Si sa che i risparmiatori italiani sono tradizionalmente legati all’idea di rendimento sicuro e garantito come quello offerto (forse una volta) dai depositi bancari o dal risparmio postale. Ma da quando la BCE ha deciso di inondare i mercati di liquidità, con il famoso QE, la festa è finita.
Il prolungato periodo dei tassi di interesse a zero non solo ha abbassato i rendimenti dei prodotti di risparmio tradizionali, ma non ha avvicinato i risparmiatori a investimenti più redditizi.
Il motivo, come vedremo nel prossimo paragrafo, dipende da un’errata concezione del rapporto tra rischio e rendimento.
Secondo uno studio di ING sui risparmi e gli investimenti in una condizione di bassi tassi di interesse, gli investitori europei interpretano il rischio e i benifici dell’investimento in modo errato.
Ad un campione di circa 14,000 risparmiatori di 15 differenti paesi europei, è stato chiesto di classificare otto prodotti finanziari a seconda del rischio percepito.
I prodotti finanziari sono:
I risultati del sondaggio indicano che molti risparmiatori ritengono che investire in prodotti finanziari sia troppo rischioso. Allo stesso tempo, però, gli stessi sostengono che i benefici dall’investimento in prodotti rischiosi siano troppo bassi.
Un controsenso, stando alle teorie di portafoglio standard.
Ad esempio, l’investimento in azioni è considerato “rischioso” dal 54% degli intervistati. Il 27% però ritiene che investire in azioni possa portare ad un piccolo benessere finanziario.
Il campione reputa più rischioso investire in fondi comuni, rispetto ad un investimento in metalli preziosi (come oro e argento).

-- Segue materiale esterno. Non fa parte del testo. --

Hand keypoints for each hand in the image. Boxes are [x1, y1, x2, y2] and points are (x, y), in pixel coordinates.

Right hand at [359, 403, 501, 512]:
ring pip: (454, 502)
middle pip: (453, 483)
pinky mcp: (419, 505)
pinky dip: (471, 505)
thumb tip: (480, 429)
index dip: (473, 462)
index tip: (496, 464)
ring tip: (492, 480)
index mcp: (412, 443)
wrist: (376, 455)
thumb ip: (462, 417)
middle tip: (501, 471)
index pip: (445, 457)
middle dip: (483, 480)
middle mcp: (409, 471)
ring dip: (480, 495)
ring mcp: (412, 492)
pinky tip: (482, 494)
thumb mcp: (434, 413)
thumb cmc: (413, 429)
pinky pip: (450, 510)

Il dato forse più preoccupante riguarda la percezione dei risparmiatori sui rischi-benefici del conto corrente. Se (correttamente) soltanto una bassa percentuale di intervistati, il 16%, ritiene poco rischioso mettere i soldi sul conto corrente; il 41% si aspetta comunque dei benefici finanziari da questa operazione.
A ribaltarsi totalmente è quindi la regola numero uno degli investimenti: maggiore il rischio, maggiore sarà il potenziale guadagno.

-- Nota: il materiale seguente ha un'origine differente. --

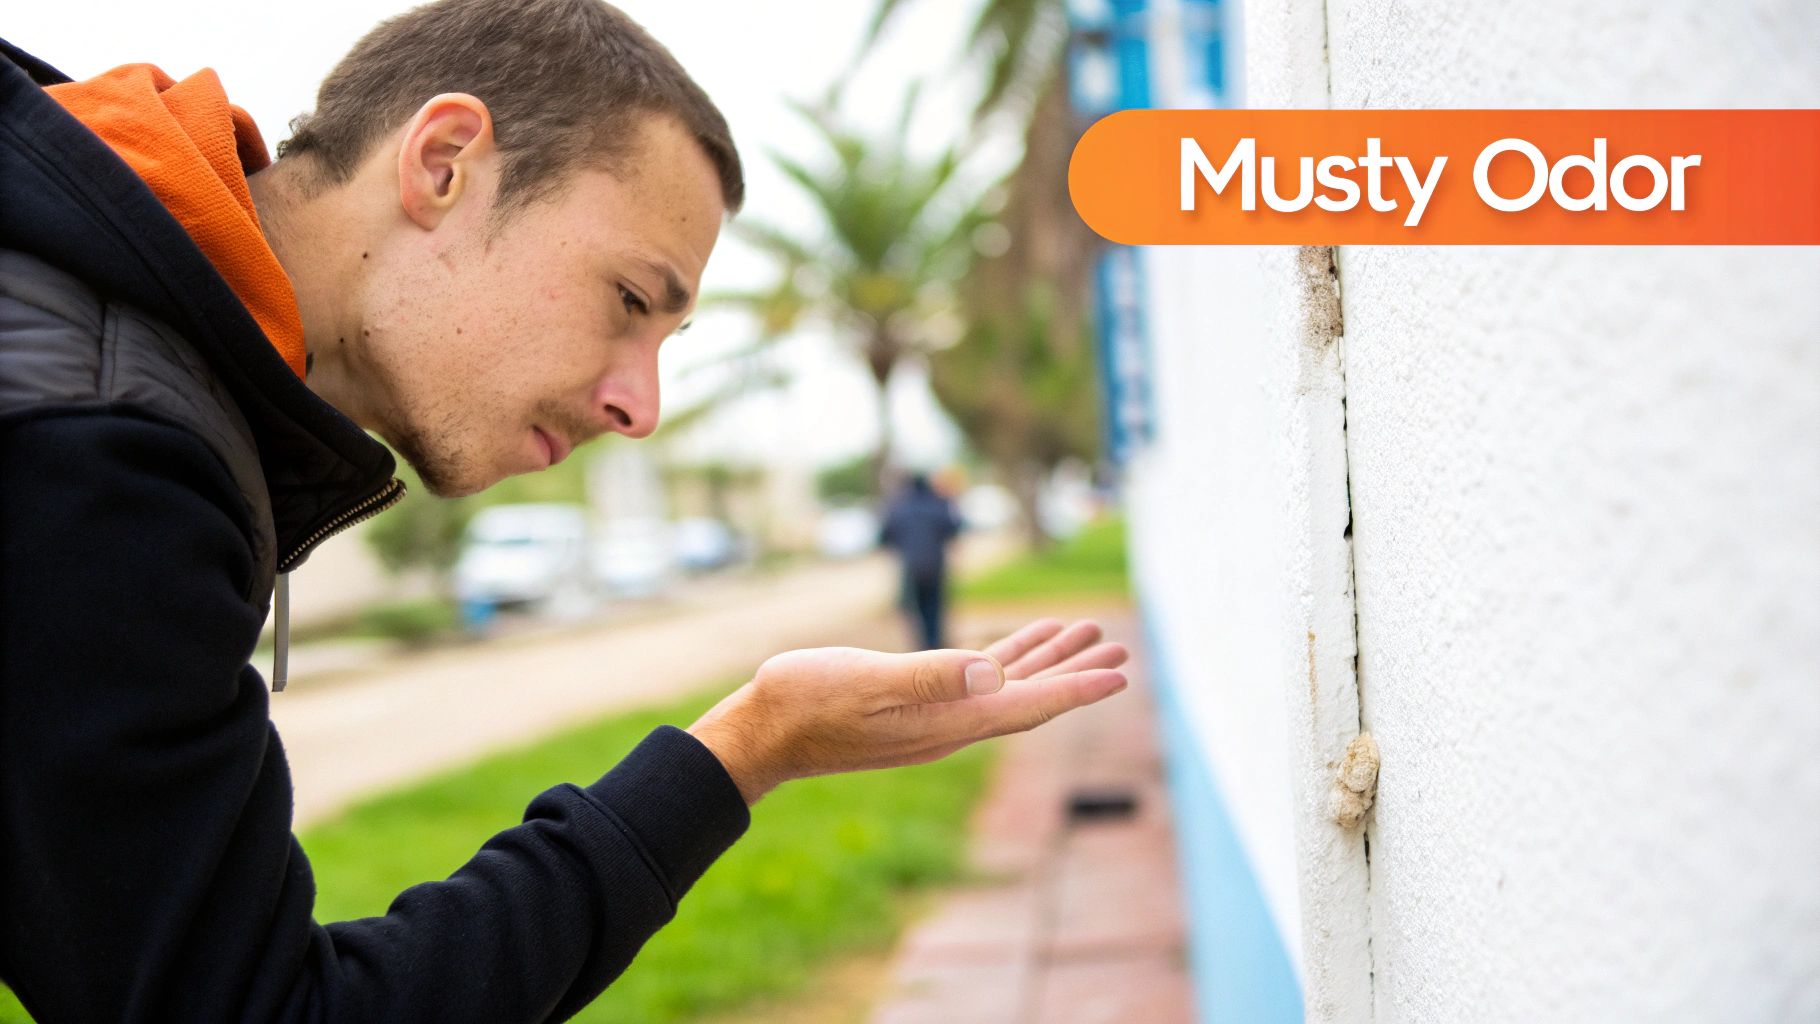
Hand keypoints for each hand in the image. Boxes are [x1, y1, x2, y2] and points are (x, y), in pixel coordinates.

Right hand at [688, 618, 1129, 804]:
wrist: (762, 733)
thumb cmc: (807, 702)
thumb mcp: (868, 681)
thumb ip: (930, 675)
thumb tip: (990, 669)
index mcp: (948, 721)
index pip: (1028, 704)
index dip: (1077, 687)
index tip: (1121, 672)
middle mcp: (951, 724)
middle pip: (1031, 697)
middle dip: (1076, 670)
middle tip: (1119, 646)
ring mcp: (933, 717)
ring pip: (1007, 687)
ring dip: (1047, 660)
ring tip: (1084, 633)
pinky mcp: (914, 705)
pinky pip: (976, 681)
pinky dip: (1006, 659)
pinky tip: (1016, 645)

Dando uno sguardo ai risparmiatori italiani, le risposte confermano un’errata percezione del rischio. Il prodotto percepito come meno rischioso, addirittura meno rispetto al conto corrente (24%), sono i metalli preziosi (23%).

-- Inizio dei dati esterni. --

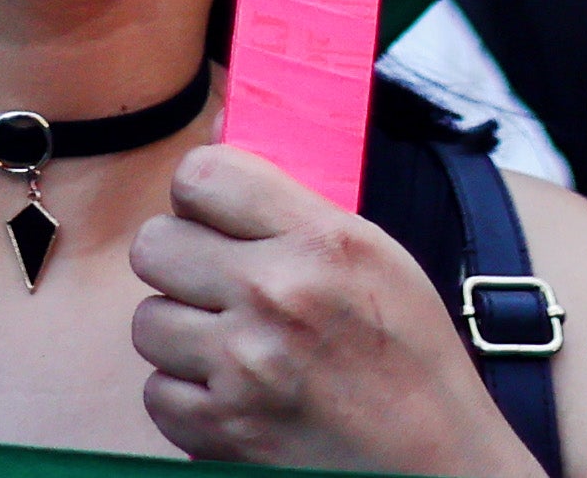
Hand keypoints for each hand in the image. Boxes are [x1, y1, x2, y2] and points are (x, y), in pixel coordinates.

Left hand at [132, 145, 526, 475]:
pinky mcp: (223, 432)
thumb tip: (213, 141)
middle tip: (217, 284)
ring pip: (149, 322)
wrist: (437, 467)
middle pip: (155, 245)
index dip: (201, 196)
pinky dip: (187, 398)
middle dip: (181, 263)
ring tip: (234, 347)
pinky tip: (234, 395)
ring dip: (183, 335)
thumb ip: (292, 204)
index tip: (215, 217)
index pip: (202, 176)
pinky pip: (158, 393)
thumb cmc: (412, 359)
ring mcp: (244, 368)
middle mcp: (277, 296)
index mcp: (323, 242)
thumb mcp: (376, 256)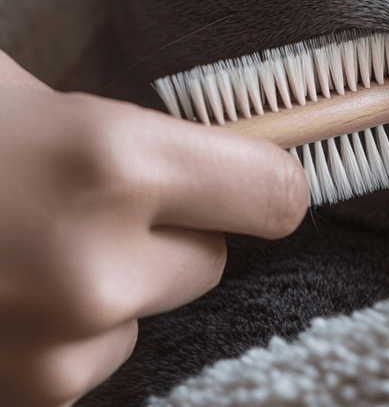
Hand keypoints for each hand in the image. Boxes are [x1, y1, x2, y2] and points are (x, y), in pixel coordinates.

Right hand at [0, 51, 307, 406]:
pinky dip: (65, 333)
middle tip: (100, 200)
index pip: (274, 195)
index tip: (259, 176)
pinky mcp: (20, 400)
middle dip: (175, 231)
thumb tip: (234, 153)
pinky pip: (91, 360)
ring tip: (28, 247)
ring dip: (115, 287)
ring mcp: (55, 353)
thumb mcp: (41, 98)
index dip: (269, 182)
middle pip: (212, 259)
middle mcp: (96, 270)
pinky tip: (3, 293)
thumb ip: (148, 135)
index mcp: (112, 164)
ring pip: (147, 315)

Simile a questa percentuale (25%) il tradizionale e immancabile investimento sul mattone.
Il 35% invece ritiene rischioso l’investimento in fondi comuni e il 37% in investimenti alternativi.
Infine, il 39% dei risparmiatori tricolore considera rischiose le obbligazioni mentre il 59% diffida dalle azioni.
Molti modelli finanziari ampiamente condivisi sono costruiti attorno alla premessa che gli investitori dovrebbero aspettarsi rendimenti più elevati se sono disposti ad accettare più rischi.
Da questo interessante report di ING, emerge chiaramente una concezione distorta nella relazione tra rischio e rendimento.
A nostro avviso, le cause dipendono da almeno due fattori.
In primis, una precaria educazione finanziaria influisce negativamente sulla percezione dei rischi tra differenti prodotti finanziari.
Ne consegue ad esempio che gli investitori reputino alcuni prodotti come poco rischiosi, quando non lo sono, e altri eccessivamente rischiosi.
Una persona con una solida cultura finanziaria direbbe infatti che i metalli preziosi, come l’oro o l’argento, sono più rischiosi delle azioni o dei fondi comuni di investimento.
Secondariamente, poiché l’avversione al rischio in certi casi è così elevata, alcuni fattori comportamentali che agiscono sulla mente dei risparmiatori devono essere tenuti seriamente in considerazione.
Alcuni studi di finanza comportamentale, Kahneman & Tversky (1979), hanno dimostrato infatti che in genere gli individui sono avversi alle perdite.
Ciò significa che il peso attribuito ad una perdita economica è maggiore rispetto ad un guadagno dello stesso ammontare.
Per questo motivo, forse, ancora oggi tantissimi piccoli risparmiatori si rifugiano sui prodotti di risparmio tradizionali, tenendosi lontani dai rischi ma rinunciando anche ai potenziali guadagni.